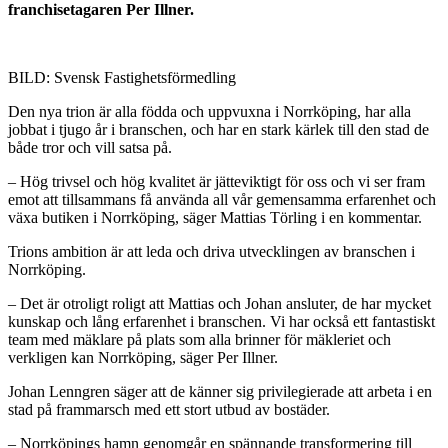
franchisetagaren Per Illner.
BILD: Svensk Fastighetsförmedling
Den nya trion är alla födda och uppvuxna i Norrköping, har alla
jobbat i tjugo år i branschen, och har en stark kärlek till den stad de
både tror och vill satsa på.
– Hög trivsel och hög kvalitet är jätteviktigt för oss och vi ser fram
emot att tillsammans få använda all vår gemensamma erfarenhet och
växa butiken i Norrköping, säger Mattias Törling i en kommentar.
Trions ambition är att leda och driva utvecklingen av branschen i
Norrköping.
– Det är otroligt roligt att Mattias och Johan ansluter, de har mycket
kunskap och lång erfarenhet i branschen. Vi har också ett fantastiskt
team med mäklare på plats som alla brinner för mäkleriet och
verkligen kan Norrköping, säger Per Illner.
Johan Lenngren säger att de känner sig privilegierade att arbeta i en
stad på frammarsch med ett stort utbud av bostäder.
– Norrköpings hamn genomgår en spännande transformering till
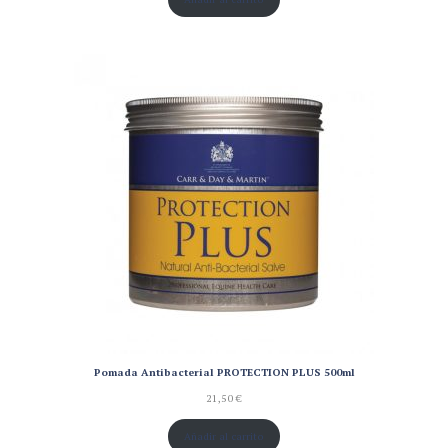
Pomada Antibacterial PROTECTION PLUS 500ml
21,50
€
Añadir al carrito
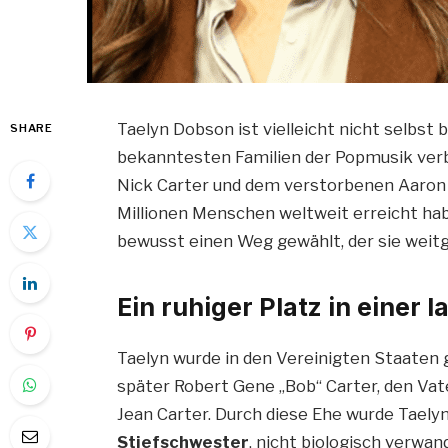
Taelyn Dobson ist vielleicht nicht selbst 
SHARE
bekanntesten Familien der Popmusik verb
Nick Carter und dem verstorbenen Aaron C
Millionen Menschen weltweit erreicht hab
bewusst einen Weg gewählt, der sie weit
Ein ruhiger Platz in einer 
Taelyn wurde in den Vereinigten Staaten g
später Robert Gene „Bob“ Carter, den Vate
Jean Carter. Durch diese Ehe wurde Taelyn
Stiefschwester
, nicht biologisch verwand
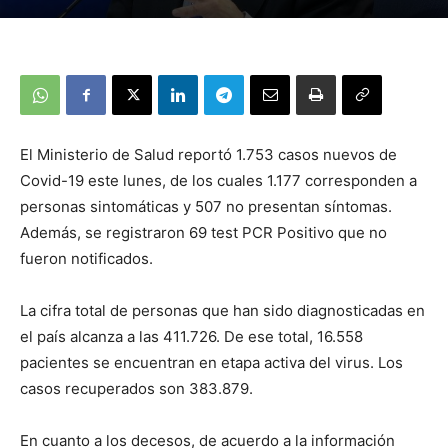
El Ministerio de Salud reportó 1.753 casos nuevos de
Covid-19 este lunes, de los cuales 1.177 corresponden a
personas sintomáticas y 507 no presentan síntomas.
Además, se registraron 69 test PCR Positivo que no
fueron notificados.
La cifra total de personas que han sido diagnosticadas en
el país alcanza a las 411.726. De ese total, 16.558
pacientes se encuentran en etapa activa del virus. Los
casos recuperados son 383.879.
En cuanto a los decesos, de acuerdo a la información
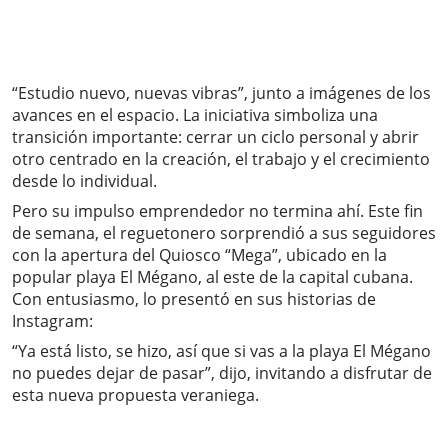
“Estudio nuevo, nuevas vibras”, junto a imágenes de los
avances en el espacio. La iniciativa simboliza una
transición importante: cerrar un ciclo personal y abrir
otro centrado en la creación, el trabajo y el crecimiento
desde lo individual.
Pero su impulso emprendedor no termina ahí. Este fin
de semana, el reguetonero sorprendió a sus seguidores
con la apertura del Quiosco “Mega”, ubicado en la
popular playa El Mégano, al este de la capital cubana.
Con entusiasmo, lo presentó en sus historias de
Instagram:
“Ya está listo, se hizo, así que si vas a la playa El Mégano
no puedes dejar de pasar”, dijo, invitando a disfrutar de
esta nueva propuesta veraniega.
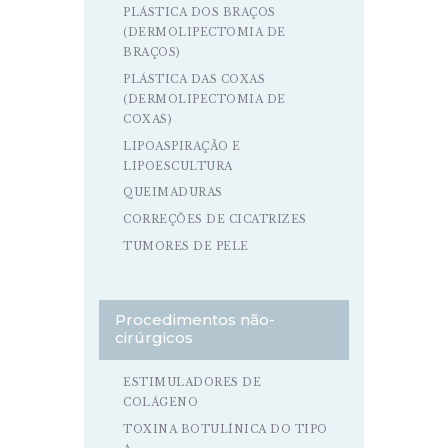
PLÁSTICA DOS BRAÇOS
(DERMOLIPECTOMIA DE
BRAÇOS)
PLÁSTICA DAS COXAS
(DERMOLIPECTOMIA DE
COXAS)
LIPOASPIRAÇÃO E
LIPOESCULTURA
QUEIMADURAS
CORREÇÕES DE CICATRIZES
TUMORES DE PELE
Procedimentos não-
cirúrgicos
ESTIMULADORES DE
COLÁGENO
TOXINA BOTULÍNICA DO TIPO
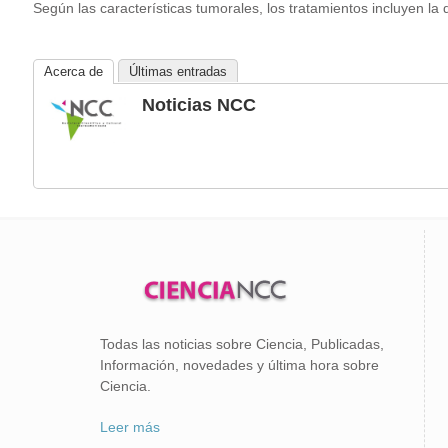
Según las características tumorales, los tratamientos incluyen la
Acerca de
Últimas entradas
Noticias NCC
Todas las noticias sobre Ciencia, Publicadas,
Información, novedades y última hora sobre
Ciencia.
Leer más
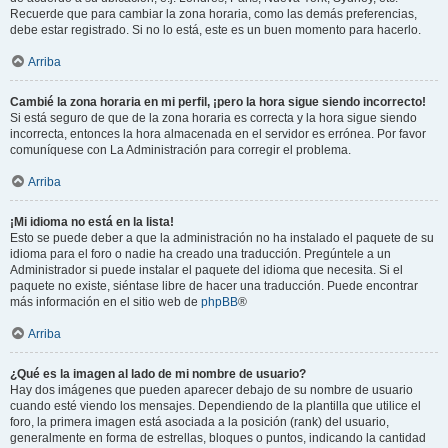
Recuerde que para cambiar la zona horaria, como las demás preferencias,
debe estar registrado. Si no lo está, este es un buen momento para hacerlo.
Arriba
Cambié la zona horaria en mi perfil, ¡pero la hora sigue siendo incorrecto!
Si está seguro de que de la zona horaria es correcta y la hora sigue siendo
incorrecta, entonces la hora almacenada en el servidor es errónea. Por favor
comuníquese con La Administración para corregir el problema.
Arriba
¡Mi idioma no está en la lista!
Esto se puede deber a que la administración no ha instalado el paquete de su
idioma para el foro o nadie ha creado una traducción. Pregúntele a un
Administrador si puede instalar el paquete del idioma que necesita. Si el
paquete no existe, siéntase libre de hacer una traducción. Puede encontrar
más información en el sitio web de
phpBB
®
Arriba
¿Qué es la imagen al lado de mi nombre de usuario?
Hay dos imágenes que pueden aparecer debajo de su nombre de usuario
cuando esté viendo los mensajes. Dependiendo de la plantilla que utilice el
foro, la primera imagen está asociada a la posición (rank) del usuario,
generalmente en forma de estrellas, bloques o puntos, indicando la cantidad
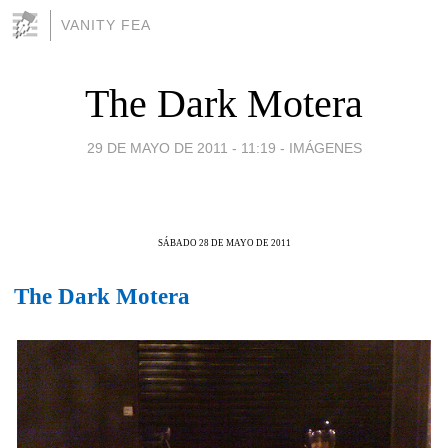
VANITY FEA
The Dark Motera
29 DE MAYO DE 2011 - 11:19
-
IMÁGENES
SÁBADO 28 DE MAYO DE 2011
The Dark Motera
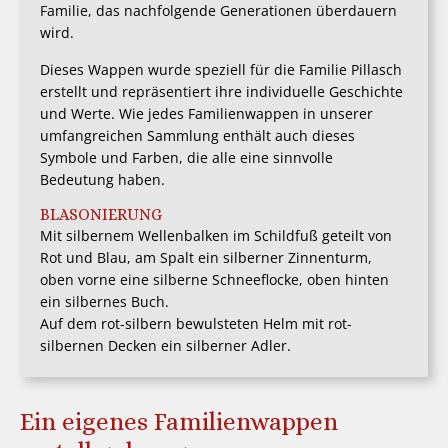
Familie, das nachfolgende Generationen überdauern
wird.
Dieses Wappen wurde speziell für die Familie Pillasch
erstellt und repräsentiert ihre individuelle Geschichte
und Werte. Wie jedes Familienwappen in unserer
umfangreichen Sammlung enthält auch dieses
Symbole und Farben, die alle eine sinnvolle
Bedeutung haben.
BLASONIERUNG
Mit silbernem Wellenbalken im Schildfuß geteilt von
Rot und Blau, am Spalt ein silberner Zinnenturm,
oben vorne eine silberne Schneeflocke, oben hinten
ein silbernes Buch.
Auf dem rot-silbern bewulsteten Helm mit rot-
silbernen Decken ein silberner Adler.
Ein eigenes Familienwappen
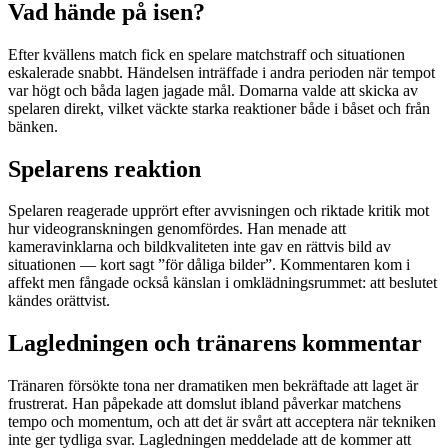
Vad hände på isen?
Efter kvällens match fick en spelare matchstraff och situationen
eskalerade snabbt. Händelsen inträffade i andra perioden när tempot
var högt och båda lagen jagade mål. Domarna valde att skicka av
spelaren direkt, vilket väckte starka reaktioner både i båset och från
bänken.
Spelarens reaktion
Spelaren reagerade upprört efter avvisningen och riktade kritik mot
hur videogranskningen genomfördes. Han menade att
kameravinklarna och bildkvaliteten inte gav en rättvis bild av
situationen — kort sagt ”för dåliga bilder”. Kommentaren kom i
affekt men fångade också känslan i omklädningsrummet: att beslutet
kändes orättvist.
Lagledningen och tränarens kommentar
Tränaren försökte tona ner dramatiken men bekräftade att laget är
frustrerat. Han påpekade att domslut ibland påverkar matchens
tempo och momentum, och att det är svårt att acceptera när tekniken
inte ger tydliga svar. Lagledningen meddelade att de kommer att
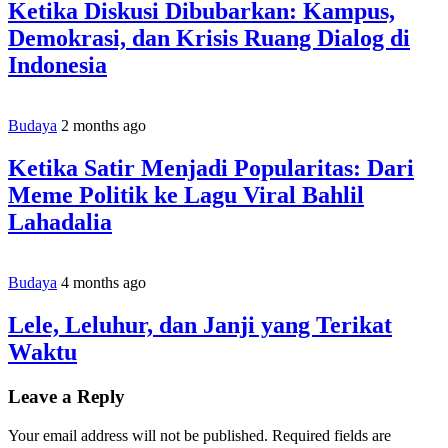
Ketika Diskusi Dibubarkan: Kampus,
Demokrasi, dan Krisis Ruang Dialog di
Indonesia
Budaya
2 months ago
Ketika Satir Menjadi Popularitas: Dari
Meme Politik ke Lagu Viral Bahlil
Lahadalia
Budaya
4 months ago
Lele, Leluhur, dan Janji yang Terikat
Waktu
Leave a Reply
Your email address will not be published.
Required fields are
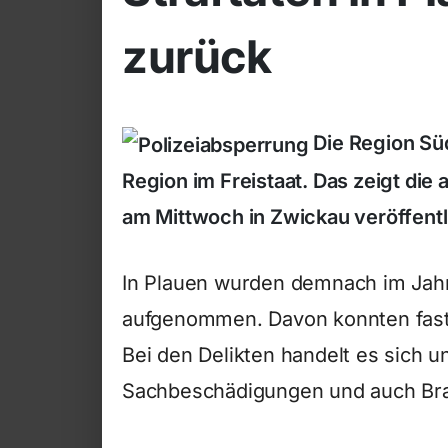
zurück
Die Region Süd
Region im Freistaat. Das zeigt die ak
am Mittwoch in Zwickau veröffentl
In Plauen wurden demnach im Jahr
aufgenommen. Davon konnten fast 
Bei den Delikten handelt es sich 
Sachbeschädigungen und auch Bra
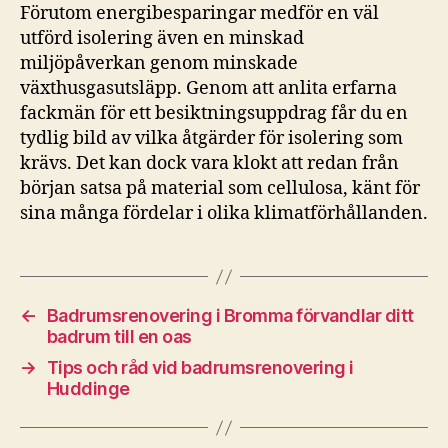
Förutom energibesparingar medför en väl
utförd isolering även en minskad
miljöpåverkan genom minskade
växthusgasutsläpp. Genom att anlita erfarna
fackmän för ett besiktningsuppdrag får du en
tydlig bild av vilka åtgärder för isolering som
krävs. Det kan dock vara klokt att redan från
början satsa på material som cellulosa, känt för
sina många fördelar i olika klimatförhållanden.
←
Badrumsrenovering i Bromma förvandlar ditt
badrum till en oas
→
Tips och råd vid badrumsrenovering i
Huddinge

▬▬▬▬▬▬▬▬▬▬

Every line of the listing that includes the word "branschen" must be copied.

jobbat i tjugo år i branschen, och har en stark kärlek till den stad de
Trions ambition är att leda och driva utvecklingen av branschen i
kunskap och lång erfarenhet i branschen. Vi har också ett fantastiskt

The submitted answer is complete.